The Rand's recent tanking and subsequent partial recovery has once again raised concerns about the currency's vulnerability. Since the beginning of August the local currency has seen a weakening of approximately 60.5%, falling from its high of R7.21 to its low of R11.58 to the US Dollar. Despite the fact that the currency has regained some of its strength, it still remains highly volatile relative to the Dollar, Euro and Sterling. There are a number of reasons for the currency's volatility, the most notable being the global risk aversion which has arisen out of the credit fallout. Despite the fact that the subprime and subsequent credit crisis started out as a developed economy problem, global investors still tend to consider emerging market assets as being more risky, and hence tend to dump these whenever they become anxious about the goings on in the US and Europe. Traditionally this flight to safety would have seen an increase in the demand for Gold as a safe haven which would have had a positive effect on our local economy. However, recently investors have started to favour the protection provided by US treasuries over that provided by the precious metal.

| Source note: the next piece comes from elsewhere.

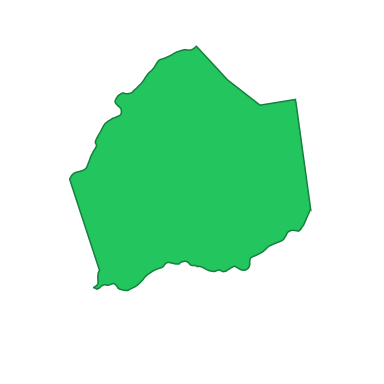 Dacretin, Choiseul, Saint Lucia (Mercator projection), rotated 28°
{"feature_id": "8701671B29376048072153", "entity_name": "Dacretin", "entity_type": "district", "adm_level": 2, "iso_a3": "LCA", "parent_name": "Saint Lucia", "parent_adm1": "Choiseul", "projection": "mercator", "projection_center": [-61.036, 13.796], "detail": "fine", "context": "isolated", "style": "filled", "palette": "green", "viewbox_px": 384, "rotation_deg": 28, "n_neighbors": 0, "source": "geoboundaries", "source_scale": "gbopen_adm2", "svg_char_len": 5922}
<svg xmlns="http://www.w3.org/2000/svg" viewBox="0 0 384 384"><g transform="rotate(28 192 192)"><path d="M241.2,63.4L240.1,62.7L240.1,62.4L239.9,61.7L211.3,83.4L170.5,76.3L155.6,71.0L127.5,61.3L126.1,64.7L126.0,65.0L125.6,65.5L124.8,66.6L124.3,67.1L123.9,67.5L123.4,67.8L123.1,67.9L122.2,68.4L121.0,68.9L120.4,69.0L119.2,69.5L118.9,69.6L118.4,70.0L117.9,70.4L116.2,72.1L115.7,72.5L115.2,73.0L113.4,74.9L112.6,75.8L111.9,76.8L110.6,78.8L109.8,80.3L109.3,81.1L106.2,85.2L104.6,87.1L103.5,88.3L102.5,89.2L102.1,89.7L101.5,90.4L101.2,90.9L100.9,91.5L100.7,92.1L100.6,92.5L100.5,93.9L100.4,94.2L100.4,94.8L100.3,95.4L100.3,96.1L100.3,96.3L100.2,97.2L100.2,97.8L100.2,98.4L100.0,100.5L99.9,101.1L99.6,102.1L99.5,102.8L99.3,103.5L99.1,104.1L98.2,106.2L97.8,107.6L97.6,108.9L97.4,110.1L97.3,110.8L97.0,113.3L97.0,113.9L97.0,114.9L96.9,115.7L96.8,116.2L96.5,118.7L96.4,119.4L96.0,120.8L95.5,122.4L95.2,123.2L94.9,124.1L94.8,124.6L94.7,124.9L94.4,126.1L94.3,126.5L94.2,126.8L93.5,128.3L93.4,128.6L93.0,129.6L92.6,131.3L92.2,132.5L91.9,133.0L91.2,133.7L89.9,134.8L89.1,135.4L87.9,136.1L87.2,136.3L86.6,136.5L85.1,136.8L84.5,137.0L84.3,137.1L84.0,137.3L83.5,138.0L83.2,138.5L82.5,139.9L82.0,140.6L81.7,141.2L81.5,142.1L81.3,143.5L81.3,143.8L81.2,144.4L81.2,145.1L81.2,146.1L81.4,147.2L81.4,147.8L81.5,148.1L81.7,148.5L81.9,148.7L82.2,148.9L82.7,149.4L83.9,149.8L84.2,150.0L84.5,150.1L85.3,150.3L86.4,150.7L87.9,151.0L88.5,151.2L89.6,151.5L89.8,151.7L90.1,151.9L90.3,152.1L90.9,152.6L91.0,152.8L91.3,153.2L91.6,153.8L92.1,154.4L92.2,154.7L92.3,155.0L92.4,155.3L92.6,156.1L92.6,156.6L92.6,157.3L92.5,157.6L92.3,158.1L92.1,158.7L91.7,159.2L91.3,159.7L90.8,160.1L89.9,161.3L89.2,162.3L89.0,162.6L88.5,163.1L88.1,163.5L87.2,164.3L86.5,165.9L85.9,167.0L85.5,167.5L85.2,167.9L84.0,170.2L83.5,171.3L83.2,172.3L83.1,173.1L83.0,173.9L82.8,174.8L82.8,176.8L82.9,181.3L82.9,182.4L82.8,184.4L82.7,186.2L82.7,187.1L82.7,189.8L82.8,191.1L83.1,192.9L83.3,193.6L83.7,194.1L85.0,194.8L85.9,195.9L86.1,196.6L86.1,199.4L86.0,200.5L85.8,203.1L85.9,204.1L85.9,205.2L85.9,206.5L86.0,207.7L86.0,208.8L86.3,210.6L86.7,213.1L87.2,217.7L87.4,219.1L87.3,220.2L87.3,220.7L86.9,221.8L86.7,222.4L85.6,224.0L84.7,225.0L83.8,225.8L82.7,227.0L81.9,227.7L81.4,228.1L80.1,229.3L79.1,230.6L78.4,232.3L78.0,233.7L77.9,234.6L77.9,235.8L77.9,237.2L78.0,238.2L147.1,304.6L147.1,307.1L148.1,309.9L149.6,312.9L150.9,315.0L152.0,316.8L151.8,319.2L150.4,321.9L150.0,322.3L150.3,322.7L150.5,322.6L150.9,322.4L151.3,322.3L151.7,322.3L152.2,322.4L153.0,322.5L153.3,322.5L153.7,322.4L153.9,322.2L154.3,321.6L155.1,320.6L155.3,320.3L155.5,319.6L156.0,317.9L156.3,317.5L156.6,317.0L157.2,316.1L157.9,315.4L158.1,315.1L158.6,314.7L158.9,314.6L159.2,314.5L160.3,314.4L160.6,314.3L161.0,314.0L162.0,313.4L162.2,313.2L163.0,312.5L163.2,312.3L163.5,311.8L164.6,310.6L165.1,310.1L165.7,309.8L166.4,309.6L167.0,309.5L167.4,309.6L168.8,310.0L170.0,310.5L170.3,310.7L171.2,311.2L172.0,311.6L172.3,311.7L172.6,311.8L172.9,311.8L175.1,311.5L175.9,311.3L178.0,310.7L178.8,310.5L179.7,310.1L180.3,309.8L181.3,309.1L181.6,309.0L181.8,308.7L182.0,308.5L183.2,306.4L183.4,306.2L183.8,305.7L184.0,305.4L185.0,304.0L185.6,303.2L186.5,301.9L187.1,300.7L187.7,299.5L188.3,297.8L189.0,295.5L189.4,294.2L189.6,293.5L189.8,292.9L189.9,292.1L190.0,291.7L190.1,290.9L190.2,289.8L190.5,288.9L190.8,287.9L191.3,286.4L191.7,285.4L191.9,285.1L192.3,284.5L192.9,283.4L193.9,281.5L194.3,280.7L194.9,279.7L195.3,279.2L195.4,278.9L196.7,277.3L198.0,275.7L199.6,274.1L200.1,273.6L200.6,273.1L201.1,272.3L201.4,271.7L201.5,271.4L201.8,270.2L202.0,269.0L202.1,268.3L202.2,267.7L202.3,267.4L202.4,267.1L202.6,266.8L202.8,266.6L203.4,265.9L203.7,265.6L204.2,265.3L205.2,264.9L206.4,264.6L206.7,264.5L208.6,264.0L211.4,263.2L212.8,262.5L213.7,262.0L214.0,261.9L214.5,261.4L214.6,261.2L214.6,260.5L214.8,259.9L215.0,259.5L215.4,259.0L216.1,258.3L217.1,257.4L217.9,256.7L218.2,256.5L218.4,256.4L219.5,256.0L220.8,255.9L221.1,255.9L221.7,256.1L222.4,256.2L224.7,257.1L225.1,257.1L225.4,257.1L226.0,257.0L226.6,256.8L227.2,256.6L227.8,256.3L229.1,255.5L229.3,255.4L229.6,255.3L229.9,255.3L230.5,255.4L231.5,255.4L232.3,254.9L233.1,254.4L233.9,254.1L234.5,253.9L235.2,253.8L236.1,253.6L237.7,253.6L241.1,253.6L244.3,253.4L247.5,252.3L248.1,252.2L248.4,252.0L249.2,251.5L249.5,251.4L249.7,251.2L249.9,250.9L250.7,250.0L251.0,249.5L251.2,249.2L252.0,248.5L252.2,248.3L252.5,248.2L253.1,247.9L253.4,247.8L254.0,247.8L254.6,247.9L255.0,247.9L255.6,247.9L256.6,247.8L256.9,247.7L257.1,247.6L259.2,246.0L260.2,243.8L261.0,242.6L261.5,241.7L262.1,240.6L263.0,239.3L263.2,239.0L263.8,238.2L264.2,237.7L264.5,237.5L265.0,237.4L265.4,237.4L266.2,237.6L267.2,237.5L267.5,237.6L268.2,237.6L268.9,237.7L269.2,237.7L269.8,237.7L270.5,237.7L271.1,237.7L271.7,237.6L272.5,237.5L272.8,237.4L273.5,237.3L274.5,236.7L275.3,236.2L276.1,235.5L276.3,235.3L276.4,235.0L277.4,233.0L277.4,232.7L277.5,232.1L277.5,230.9L277.0,228.7L276.9,228.4L276.3,227.6L276.0,227.1L275.3,225.6L275.2,225.3L274.8,223.9L274.8,223.6L274.8,223.0L274.8,222.8L275.0,222.2L275.9,220.7L276.5,220.0L278.3,217.9L278.5,217.6L279.6,215.9L280.3,215.1L280.9,214.2L281.0,214.0L281.2,213.7L281.4,213.3L282.3,212.0L282.9,210.8L283.6,208.8L283.8,208.2L284.2,207.3L284.4,206.3L284.7,205.4L285.4,203.6L285.6,203.4L286.7,202.1L287.7,200.7L288.7,199.4L289.3,198.7L289.5,198.4L290.9,196.8L291.3,196.3L292.5,195.0L292.9,194.5L293.5,193.7L294.3,192.6L294.6,192.0L295.0,191.1L295.2,190.2L295.3,189.6L295.3,187.8L295.4,186.9L295.4,185.9L295.3,185.0L295.3,184.4L295.4,183.1L295.5,182.5L295.6,182.2L295.8,181.9L296.6,180.8L297.1,180.0L297.3,179.8L297.5,179.5L297.9,179.1L299.4,178.3L300.6,177.8L301.3,177.6L301.6,177.5L302.2,177.2L302.8,177.1L303.5,176.8L303.8,176.8L304.1,176.7L304.4,176.5L304.6,176.2L304.9,175.7L305.3,174.7L305.5,173.8L305.6,173.5L305.6,172.6L305.6,171.0L305.6,170.6L306.1,169.2L304.7,151.6L305.0,151.7L241.2,63.4Z" fill="#22c55e" stroke="#15803d" stroke-width="1.5"/></g></svg>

The bitter irony is that the tradability of our currency, which is underpinned by the sophistication of our financial and banking systems, makes it easier for foreign investors to dump our currency as opposed to the currencies of other developing countries. This year to date foreigners were net sellers of SA equities to the tune of approximately R40 billion compared to last year's net purchases of approximately R60 billion. Other sources of short term speculative inflows arise out of the exploitation of our high interest rates relative to that of developed countries. The practice of borrowing at low interest rates abroad in order to lend locally at much higher interest rates is referred to as the carry trade, and adds to the complexity of the Reserve Bank's decision of how to alter interest rates going forward. Both consumers and the SARB will, however, find some relief in the fact that the CPIX index which is used by the reserve bank as an inflation target measure has fallen from 13.6% in August to 13.0% in September. This shows that despite the weakened currency, the nearly 50% drop in the oil price from its high in middle July has now started to filter through. Not only have consumers benefited from the low oil price by a 45c drop in the petrol price, but if all things remain equal we could very well find ourselves at the top of the interest rate cycle.